A Patrícia e eu estávamos conversando sobre as nossas diferenças no campo da leitura. Concordamos com o óbvio: ela é muito mais disciplinada do que eu. Ela se interessa por um assunto e vai a fundo. Torna-se uma especialista. Eu, não. Fico borboleteando. Ela é vertical, eu sou horizontal. Quem está certo? Ninguém. Cada um toca a vida do jeito que achar melhor.

Falo da conversa com a Patrícia porque faz tempo que venho pensando na maneira como me relaciono com os livros que leio. Faz tempo, e vocês sabem disso: já falei do assunto por aqui. Fiquem calmos. Não estou com preguiça e não vou maquiar colunas anteriores.

Faz muitos anos que abandonei os escrúpulos de bom moço na hora de ler. O que eu quero dizer com “escrúpulos de bom moço”? Alma de caxias, de CDF. Jeito de tocar a vida que nem a do carinha que só faz as coisas porque o professor vai dar a estrelinha de melhor aluno da sala. Não é de um dia pro outro que essas mudanças acontecem.

Minha relação mais forte com os livros se deu na adolescência. Minha fome não tinha fim. Li muita coisa maravilhosa. Li coisas que não tinham a ver comigo. Hoje eu percebo isso com facilidade. Naquela época não era fácil perceber. Eu me arrastava por centenas de páginas de um livro aborrecido porque um crítico X dizia que o romance em questão era fundamental. Meio masoquista, pensava que a culpa era minha se eu não achava aquelas páginas sensacionais.

Isso durou um bom tempo. Talvez tenha sido necessário. Sei lá, necessário para fortalecer a musculatura intelectual. Mas chega a hora fundamental em que a gente chuta a porta com gosto. Na prática, passou a ser assim: se o santo não bate, bau-bau, livro. Passei a fazer isso sem culpa no cartório.

O que aconteceu comigo não é comum. Normalmente o prazer impera nos primeiros anos e a responsabilidade toma conta da maturidade. Muita gente acha que a vida é assim mesmo, incluindo as leituras. Só fui ler Dumas e Conan Doyle depois de velho. Depois de ter passado por livros sisudos. Depois de torcer o nariz para o menor traço de entretenimento. Eu era chato pra caramba.

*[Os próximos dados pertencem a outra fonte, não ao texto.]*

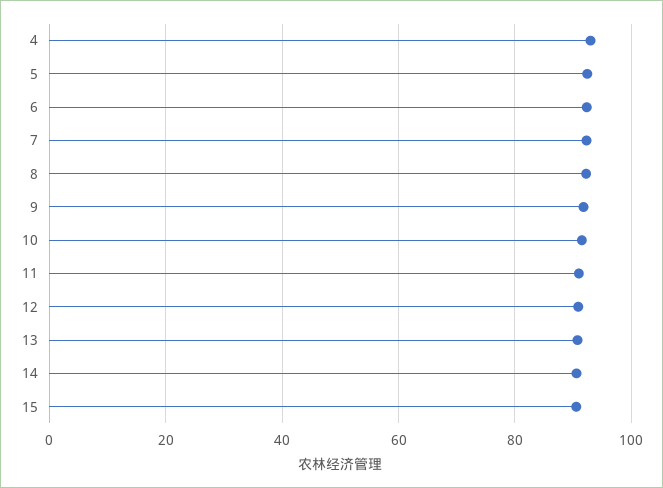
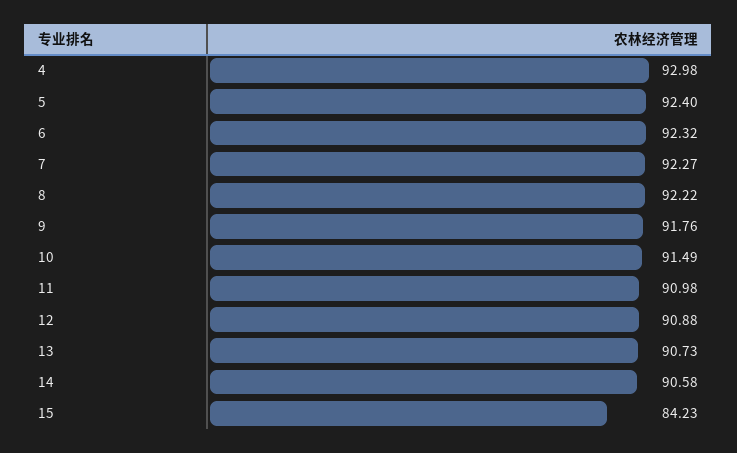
  {
    "4": 92.98,
    "5": 92.4,
    "6": 92.32,
    "7": 92.27,
    "8": 92.22,
    "9": 91.76,
    "10": 91.49,
    "11": 90.98,
    "12": 90.88,
    "13": 90.73,
    "14": 90.58,
-   "15": 90
+   "15": 84.23
  }

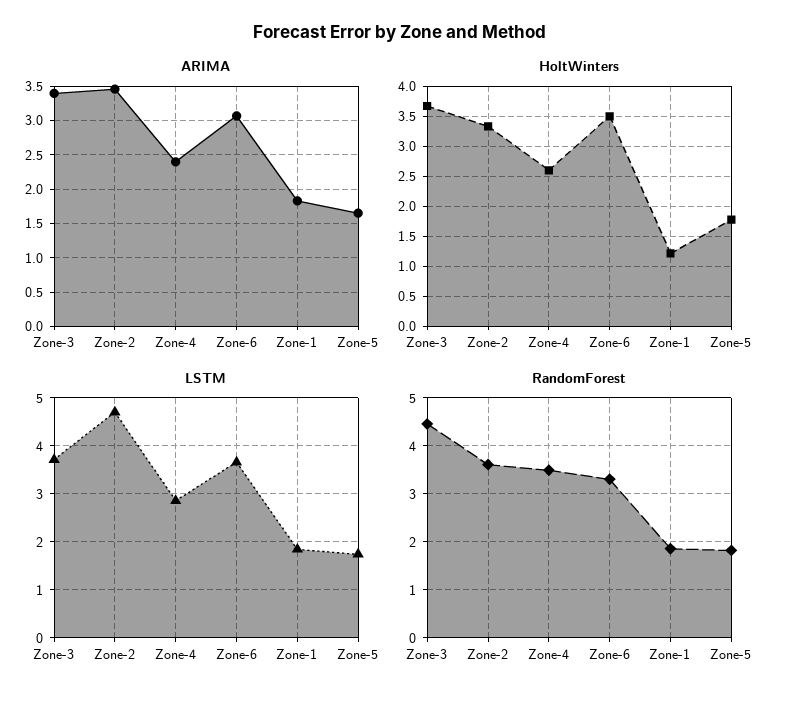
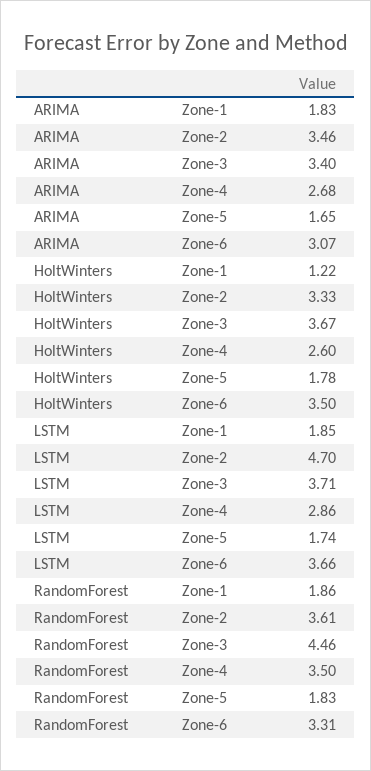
  {
    "ARIMA": {
      "Zone-3": 3.4,
      "Zone-2": 3.46,
-     "Zone-4": 2.4,
+     "Zone-4": 2.68,
      "Zone-6": 3.07,
      "Zone-1": 1.83,
      "Zone-5": 1.65
    },
    "HoltWinters": {
      "Zone-3": 3.67,
      "Zone-2": 3.33,
      "Zone-4": 2.6,
      "Zone-6": 3.5,
      "Zone-1": 1.22,
      "Zone-5": 1.78
    },
    "LSTM": {
      "Zone-3": 3.71,
      "Zone-2": 4.7,
      "Zone-4": 2.86,
      "Zone-6": 3.66,
      "Zone-1": 1.85,
      "Zone-5": 1.74
    },
    "RandomForest": {
      "Zone-3": 4.46,
      "Zone-2": 3.61,
      "Zone-4": 3.5,
      "Zone-6": 3.31,
      "Zone-1": 1.86,
      "Zone-5": 1.83
    }
  }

Na minha fase de leitor boboca, eu ridicularizava quem dizia que um romance deveria ser uma boa companhia. Eu ridicularizava quem dizia ler um romance porque queria conhecer outros países. Eu ridicularizava quem dizia ler um romance porque queria fazer o tempo passar de uma forma menos sufocante. Eu ridicularizava justamente aquilo que, hoje, me faz encarar um romance.

Um lembrete crucial: muitos dos chamados romances “clássicos” são boas companhias e nos fazem atravessar garbosamente as horas. “Dom Quixote”, “Os Miseráveis”, “Guerra e Paz”, “O Conde de Monte Cristo”, “Os Maias”, “David Copperfield”, “O Falcão Maltês”, “Crime e Castigo”. Companhias maravilhosas.

Agora vocês entendem porque sempre faço aqui a apologia dos romances policiais. Alguns são bem ruinzinhos, tal qual muita coisa na vida. Mas os bons fazem a gente feliz. Não é assim em vários departamentos? A vida é curta, dura e repleta de gente besta. Tem que reconhecer isso pra valorizar melhor um livro bacana.

Se vocês concordam comigo, leiam “O Quinteto de Buenos Aires”, de Manuel Vásquez Montálban. Tem enredo policial de primeira linha. Tem humor. Tem tragédia. Tem análise cortante da Argentina dos anos 90. Tem gastronomia exuberante. E tem Pepe Carvalho, membro importante da família dos detetives literários.